23 June 2017, Napier Little Theatre
It was a dark and stormy night – no, really – as I made my way through the rain and fog to Little Theatre, tucked between colonial cottages on McGrath St and the railway line. It’s an intimate, well-loved space for an evening of live entertainment, and the place was full, the audience seated at long tables in careful arrangements. When the lights came up at interval, waiters in ties and shiny, black waistcoats brought out trays of plunger coffee and steaming teapots, plates of slices. These were actors from the Napier Repertory Players, playing expertly their parts as host – “Madame, more tea?” – while we played ours as the appreciative, encouraging audience, passing round the milk jug, making conversation. Here in the cosy, civilised world of amateur theatre, collaboration, human interest and enthusiasm for the art of a good story are palpably evident.

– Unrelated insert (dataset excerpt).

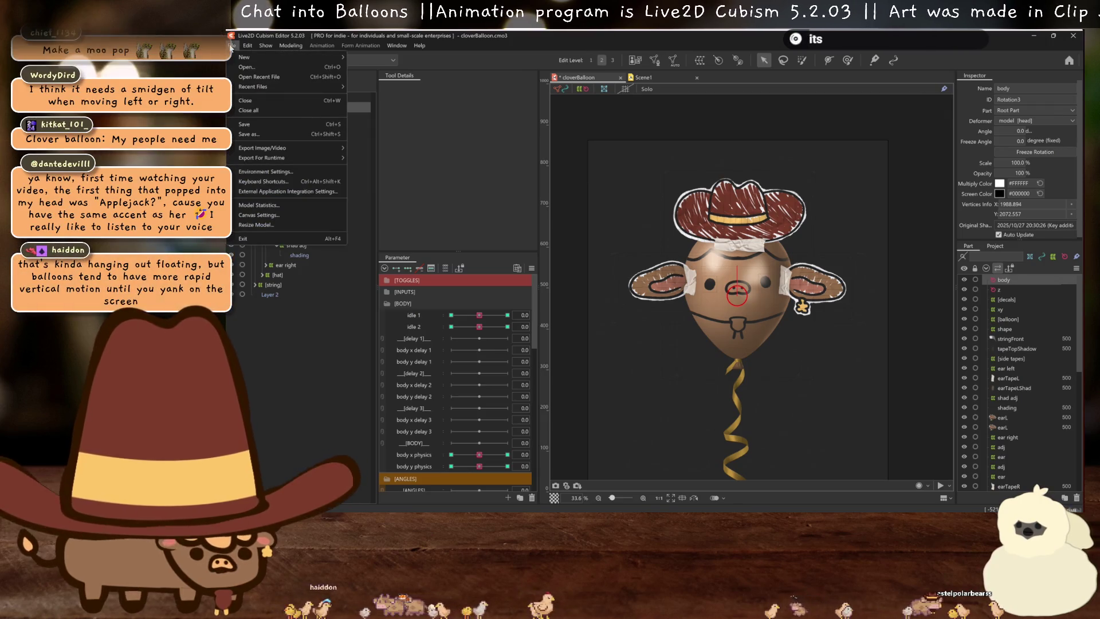
mouse_move(290, 46)
left_click(305, 245)
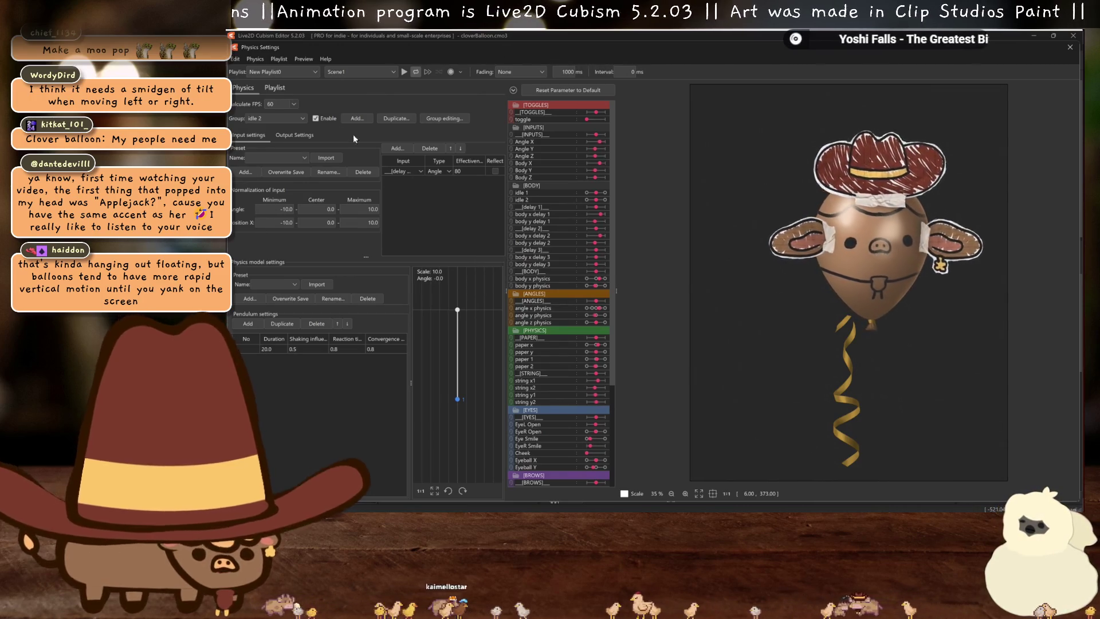
left_click(401, 72)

The entertainment is a play by the late Terry Coyle, a significant contributor over many years to Hawke’s Bay’s theatre scene, and directed by a sure-handed Cefyn Gauden.

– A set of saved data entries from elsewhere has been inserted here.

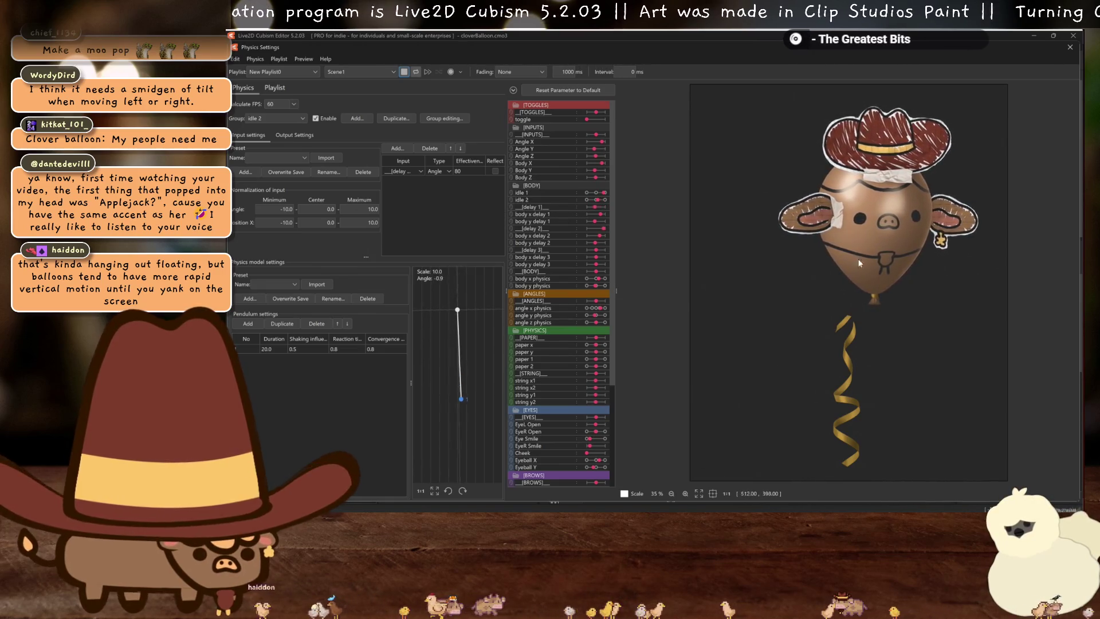
Set the idle 2 output's Effectiveness to 50 in Output Settings
left_click(300, 138)
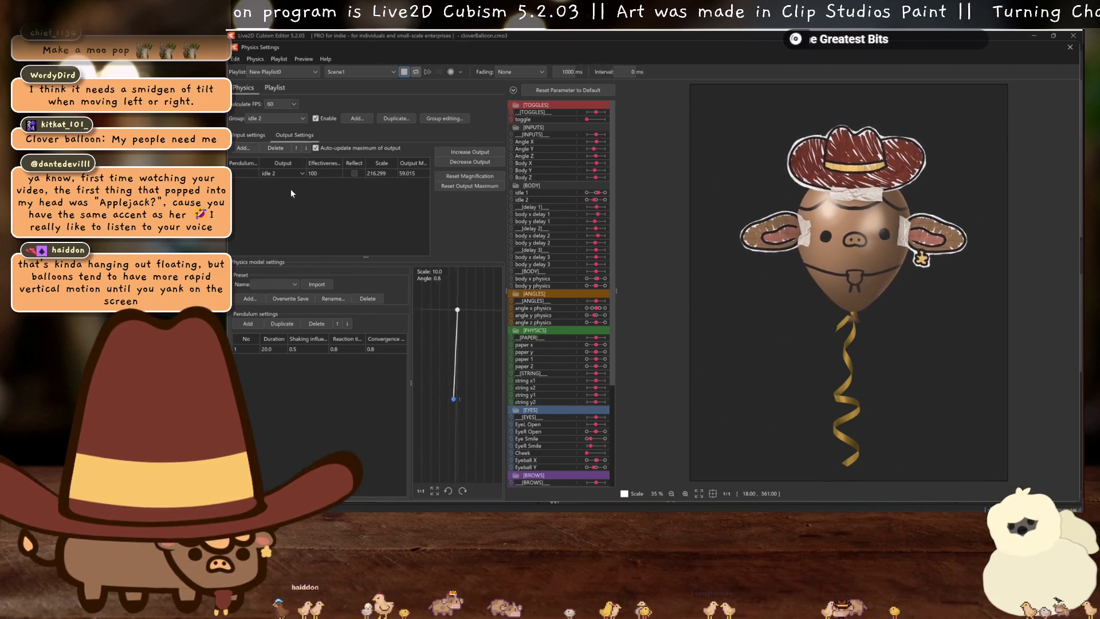
double_click(321, 173)
key("Return")
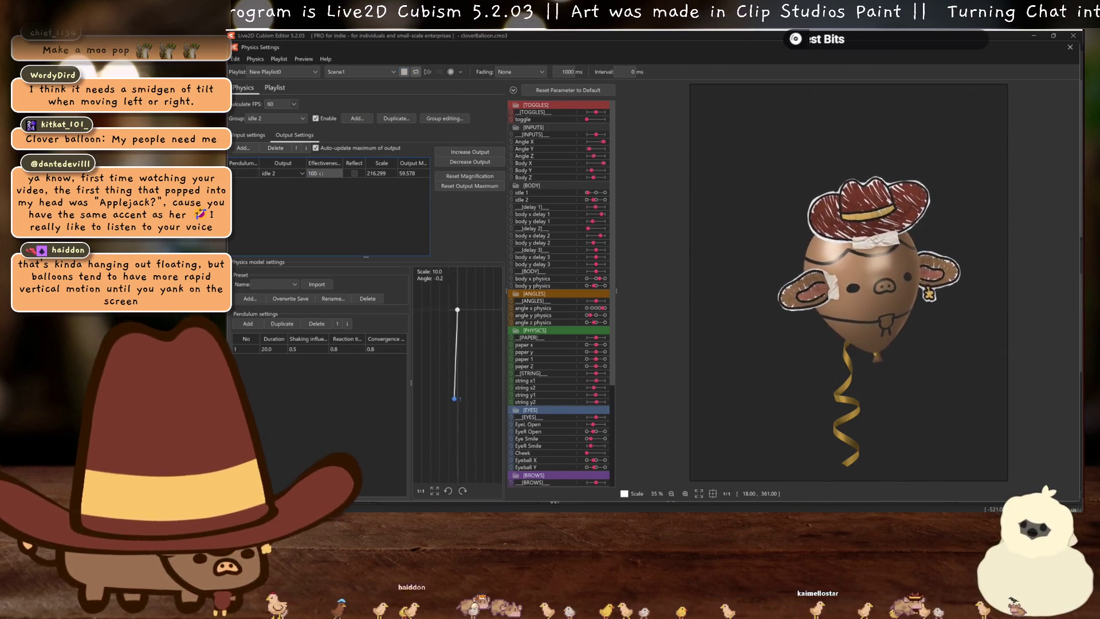
double_click(321, 173)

Whatever takes place in the living room of a modern home over the course of a day, as a soon-to-be-divorced couple, the infinitely pragmatic, amenable Emma and flawed, philandering Rob, divvy out their shared possessions, reminisce about the past, and try not to but inevitably ‘go there’ with old wounds and what went wrong.
Conflict and drama is brought in with the addition of Meg, the busybody ‘mother-in-law from hell’, who arrives to lend her support along with her ever good-natured, philosophical husband, Bruce, and the appearance of dashing house stylist, Claire – come to prepare the family home for market, and who, it transpires, knows Rob a little too well already.
The play paces through the climactic rises and deflections of tension with deftly managed scene changes and, on the whole, credible, engaging performances. The line, ‘Whatever’, thrown off with adolescent derision, is picked up as the refrain throughout the play by each of the different characters; it underscores the self-created, often deluded stories we tell ourselves and others; in other words, who are we trying to kid? The final reveal offers something of a punchline, solving a little puzzle of temperament, and recasting roles and dynamics.
Wine consumption is a conspicuous element, rolling from a “nice red” to “I’ll fetch another bottle of chardonnay, then”, and I kept waiting for a deeper reaching comment on New Zealand drinking culture or for some self-referential sense of irony. Likewise, with the many jokes on infidelity and male lust, the script never leads us beyond the surface to challenge narrative assumptions. But then, this modern sitting-room comedy is less a socio-cultural commentary on our times and more a TV soap on fast spin, recreating an ordinary, everyday world of relationships and mediocre lives for our amusement.
The buzz of the human dynamic alone, both on and offstage, makes this an amusement worth seeking, outside the TV sets and social media feeds, on a cold winter’s night.
Whatever plays at Napier Little Theatre until 1 July.